The bitterness that had been in his voice earlier returned. “You do have this thing about perfection.”

Her own eyes doubled in size. “It’s a word I use, for God’s sake! The weather is perfect, my flower beds are perfect, the colors in my living room are perfect. You’re perfect, too, Dane. You’re a perfect ass. You didn’t even trust me.” Finally a tear slipped free. “How can you care about someone you don’t even trust?”

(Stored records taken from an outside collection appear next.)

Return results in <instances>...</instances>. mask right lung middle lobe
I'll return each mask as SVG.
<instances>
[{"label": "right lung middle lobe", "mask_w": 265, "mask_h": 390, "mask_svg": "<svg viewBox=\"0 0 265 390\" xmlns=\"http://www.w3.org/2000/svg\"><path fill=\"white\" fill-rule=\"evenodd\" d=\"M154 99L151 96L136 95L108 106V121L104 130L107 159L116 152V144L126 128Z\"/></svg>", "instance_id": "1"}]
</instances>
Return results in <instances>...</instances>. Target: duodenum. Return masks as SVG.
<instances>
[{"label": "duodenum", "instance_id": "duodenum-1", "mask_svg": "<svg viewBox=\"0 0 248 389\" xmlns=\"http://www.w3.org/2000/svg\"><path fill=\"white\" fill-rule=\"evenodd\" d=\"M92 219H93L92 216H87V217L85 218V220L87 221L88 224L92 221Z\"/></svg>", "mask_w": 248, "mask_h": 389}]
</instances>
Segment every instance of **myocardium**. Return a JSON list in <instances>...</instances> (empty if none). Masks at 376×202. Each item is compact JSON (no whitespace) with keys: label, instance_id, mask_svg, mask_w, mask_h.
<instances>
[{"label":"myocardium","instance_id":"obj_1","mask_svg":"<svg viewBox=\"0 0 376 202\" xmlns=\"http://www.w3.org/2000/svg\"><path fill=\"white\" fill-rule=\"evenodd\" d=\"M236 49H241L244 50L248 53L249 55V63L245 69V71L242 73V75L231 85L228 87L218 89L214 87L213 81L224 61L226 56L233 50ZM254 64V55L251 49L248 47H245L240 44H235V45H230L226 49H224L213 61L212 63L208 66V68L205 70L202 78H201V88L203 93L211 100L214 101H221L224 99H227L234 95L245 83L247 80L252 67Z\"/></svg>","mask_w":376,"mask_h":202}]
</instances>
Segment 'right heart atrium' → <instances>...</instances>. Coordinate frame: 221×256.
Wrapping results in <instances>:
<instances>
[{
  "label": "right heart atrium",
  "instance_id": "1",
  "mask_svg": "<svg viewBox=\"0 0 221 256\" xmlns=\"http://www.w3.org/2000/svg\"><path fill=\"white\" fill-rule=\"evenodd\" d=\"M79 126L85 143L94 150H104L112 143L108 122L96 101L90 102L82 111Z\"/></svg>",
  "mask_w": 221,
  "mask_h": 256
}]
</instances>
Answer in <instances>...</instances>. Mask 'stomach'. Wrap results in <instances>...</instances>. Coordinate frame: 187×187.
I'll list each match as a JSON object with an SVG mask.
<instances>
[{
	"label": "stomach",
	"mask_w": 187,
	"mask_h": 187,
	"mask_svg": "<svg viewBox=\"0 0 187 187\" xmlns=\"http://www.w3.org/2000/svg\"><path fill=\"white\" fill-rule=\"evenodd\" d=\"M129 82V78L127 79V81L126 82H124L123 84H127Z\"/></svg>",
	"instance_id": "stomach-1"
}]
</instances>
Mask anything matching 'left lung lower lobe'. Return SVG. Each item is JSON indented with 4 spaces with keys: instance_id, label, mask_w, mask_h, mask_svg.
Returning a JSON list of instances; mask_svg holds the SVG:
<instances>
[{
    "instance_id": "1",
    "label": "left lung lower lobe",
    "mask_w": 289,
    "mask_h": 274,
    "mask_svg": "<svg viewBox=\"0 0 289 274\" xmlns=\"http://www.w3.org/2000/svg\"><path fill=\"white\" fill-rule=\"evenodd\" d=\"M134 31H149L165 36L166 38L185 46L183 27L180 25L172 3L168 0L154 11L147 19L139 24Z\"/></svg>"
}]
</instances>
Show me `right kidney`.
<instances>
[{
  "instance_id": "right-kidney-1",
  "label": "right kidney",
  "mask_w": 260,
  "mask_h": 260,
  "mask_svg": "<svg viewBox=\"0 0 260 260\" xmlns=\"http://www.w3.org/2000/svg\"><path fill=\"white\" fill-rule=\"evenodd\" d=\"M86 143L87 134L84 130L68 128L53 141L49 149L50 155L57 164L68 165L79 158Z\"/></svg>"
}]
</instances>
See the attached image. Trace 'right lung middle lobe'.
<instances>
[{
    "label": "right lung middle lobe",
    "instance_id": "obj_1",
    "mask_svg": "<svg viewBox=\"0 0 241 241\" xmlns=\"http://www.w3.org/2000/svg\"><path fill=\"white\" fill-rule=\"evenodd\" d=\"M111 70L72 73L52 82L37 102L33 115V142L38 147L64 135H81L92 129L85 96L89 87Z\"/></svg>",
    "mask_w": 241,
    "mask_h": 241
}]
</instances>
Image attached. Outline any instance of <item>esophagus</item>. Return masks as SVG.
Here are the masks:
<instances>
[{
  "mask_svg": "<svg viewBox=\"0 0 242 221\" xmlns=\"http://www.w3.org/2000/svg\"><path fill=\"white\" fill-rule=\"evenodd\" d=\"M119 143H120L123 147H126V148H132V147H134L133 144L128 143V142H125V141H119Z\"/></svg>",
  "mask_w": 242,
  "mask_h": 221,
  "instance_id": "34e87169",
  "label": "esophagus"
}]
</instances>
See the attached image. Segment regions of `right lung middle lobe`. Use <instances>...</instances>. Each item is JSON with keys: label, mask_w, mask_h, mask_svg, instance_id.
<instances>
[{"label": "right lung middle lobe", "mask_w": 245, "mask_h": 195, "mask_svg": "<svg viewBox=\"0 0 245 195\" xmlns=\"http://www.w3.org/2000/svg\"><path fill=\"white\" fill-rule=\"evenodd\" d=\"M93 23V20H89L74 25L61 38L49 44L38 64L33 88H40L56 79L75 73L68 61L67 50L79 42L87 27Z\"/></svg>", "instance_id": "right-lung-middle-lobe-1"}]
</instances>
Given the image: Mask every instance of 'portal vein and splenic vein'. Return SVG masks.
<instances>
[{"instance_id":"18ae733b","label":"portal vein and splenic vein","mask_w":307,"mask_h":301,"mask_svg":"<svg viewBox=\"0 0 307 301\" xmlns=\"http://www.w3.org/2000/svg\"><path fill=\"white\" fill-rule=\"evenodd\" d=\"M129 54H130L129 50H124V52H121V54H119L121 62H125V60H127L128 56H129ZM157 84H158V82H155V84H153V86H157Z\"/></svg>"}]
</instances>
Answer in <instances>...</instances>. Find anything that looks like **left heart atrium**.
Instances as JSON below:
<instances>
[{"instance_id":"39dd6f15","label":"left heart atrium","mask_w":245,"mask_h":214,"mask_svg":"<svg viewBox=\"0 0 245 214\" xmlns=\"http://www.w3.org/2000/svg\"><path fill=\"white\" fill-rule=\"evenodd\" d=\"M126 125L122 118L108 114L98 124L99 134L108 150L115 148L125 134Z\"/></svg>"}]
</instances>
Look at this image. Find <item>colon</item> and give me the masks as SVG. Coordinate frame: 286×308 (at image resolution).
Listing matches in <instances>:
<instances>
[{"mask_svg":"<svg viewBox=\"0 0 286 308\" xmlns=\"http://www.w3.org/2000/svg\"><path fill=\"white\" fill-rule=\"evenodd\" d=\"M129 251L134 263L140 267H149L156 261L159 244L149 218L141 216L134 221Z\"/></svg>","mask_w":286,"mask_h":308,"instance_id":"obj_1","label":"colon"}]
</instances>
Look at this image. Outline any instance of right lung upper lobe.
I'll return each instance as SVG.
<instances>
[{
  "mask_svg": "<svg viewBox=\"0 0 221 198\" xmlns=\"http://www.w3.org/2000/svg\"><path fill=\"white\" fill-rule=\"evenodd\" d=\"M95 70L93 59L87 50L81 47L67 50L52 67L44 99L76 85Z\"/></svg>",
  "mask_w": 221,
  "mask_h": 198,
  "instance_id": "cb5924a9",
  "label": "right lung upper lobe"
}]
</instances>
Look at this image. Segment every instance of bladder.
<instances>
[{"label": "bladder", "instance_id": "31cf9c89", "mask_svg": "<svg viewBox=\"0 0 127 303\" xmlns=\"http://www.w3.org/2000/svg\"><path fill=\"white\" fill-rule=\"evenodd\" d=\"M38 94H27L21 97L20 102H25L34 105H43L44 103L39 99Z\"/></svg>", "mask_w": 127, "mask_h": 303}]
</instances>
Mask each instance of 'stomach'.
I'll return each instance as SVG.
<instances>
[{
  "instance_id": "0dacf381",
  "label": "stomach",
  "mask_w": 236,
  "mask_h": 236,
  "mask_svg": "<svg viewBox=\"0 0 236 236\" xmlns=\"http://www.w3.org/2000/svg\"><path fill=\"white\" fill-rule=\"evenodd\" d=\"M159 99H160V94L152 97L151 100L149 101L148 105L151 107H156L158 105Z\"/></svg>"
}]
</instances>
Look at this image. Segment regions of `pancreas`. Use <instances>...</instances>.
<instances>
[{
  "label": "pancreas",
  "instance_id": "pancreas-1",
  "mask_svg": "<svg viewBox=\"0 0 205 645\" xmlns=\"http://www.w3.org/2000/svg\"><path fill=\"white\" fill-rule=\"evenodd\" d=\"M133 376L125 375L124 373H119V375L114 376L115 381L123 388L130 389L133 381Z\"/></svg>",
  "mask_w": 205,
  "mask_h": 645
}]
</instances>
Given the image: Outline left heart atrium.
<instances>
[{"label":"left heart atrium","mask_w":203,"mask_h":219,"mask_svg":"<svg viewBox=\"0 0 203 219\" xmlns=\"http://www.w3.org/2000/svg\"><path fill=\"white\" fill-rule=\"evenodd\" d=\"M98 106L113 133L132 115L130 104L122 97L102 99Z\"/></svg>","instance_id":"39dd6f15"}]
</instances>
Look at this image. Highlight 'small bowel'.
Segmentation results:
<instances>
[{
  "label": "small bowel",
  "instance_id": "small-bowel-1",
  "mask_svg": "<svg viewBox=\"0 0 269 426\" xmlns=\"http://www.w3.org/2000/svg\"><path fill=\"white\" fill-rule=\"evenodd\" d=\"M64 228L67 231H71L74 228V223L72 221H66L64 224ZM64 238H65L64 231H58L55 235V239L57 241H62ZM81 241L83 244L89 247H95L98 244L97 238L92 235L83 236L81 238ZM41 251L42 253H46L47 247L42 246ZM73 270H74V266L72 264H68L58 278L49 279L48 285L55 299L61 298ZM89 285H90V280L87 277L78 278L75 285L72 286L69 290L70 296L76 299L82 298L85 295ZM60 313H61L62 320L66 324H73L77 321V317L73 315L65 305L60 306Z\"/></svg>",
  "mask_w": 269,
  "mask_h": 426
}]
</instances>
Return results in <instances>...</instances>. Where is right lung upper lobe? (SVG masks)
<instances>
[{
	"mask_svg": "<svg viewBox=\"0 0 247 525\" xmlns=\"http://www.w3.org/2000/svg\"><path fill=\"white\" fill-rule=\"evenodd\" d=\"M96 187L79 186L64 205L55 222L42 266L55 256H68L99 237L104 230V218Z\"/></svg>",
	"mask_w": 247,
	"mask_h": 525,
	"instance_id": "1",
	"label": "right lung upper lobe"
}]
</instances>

“Carly—” He dragged his hand through his hair, not as easy to do when he was using crutches to hold him upright. “I meant to tell you. Really. It’s just…I was…The doctors say I have body-image issues. I’m not adapting well to my new reality.” He snorted. “I hated losing my leg. I hate the prosthesis and the sleeve and the stump and the crutches and the pain and everything else, so I don’t tell anyone. I figure if I don’t have to see it or talk about it, and no one else does, either, then I can pretend it didn’t happen.”

Her chest tightened, making air difficult to take in. “You should have told me. You should have given me a chance, Dane. I wouldn’t have let you down.”

Heat flared in his voice. “My own
mother
let me down. She only came to see me once in all those months in the hospital. She calls me crippled and says no woman would want me like this.”

Carly tried to imagine Mia or her own mother ever saying such things to their sons, and the image wouldn’t form. No loving mother could ever be so insensitive and cruel. “Then your mother’s a fool, Dane, because
I
wanted you!”
Want you, will always want you
, was what she meant, but she used the past tense in a petty effort to transfer a little of her hurt to him.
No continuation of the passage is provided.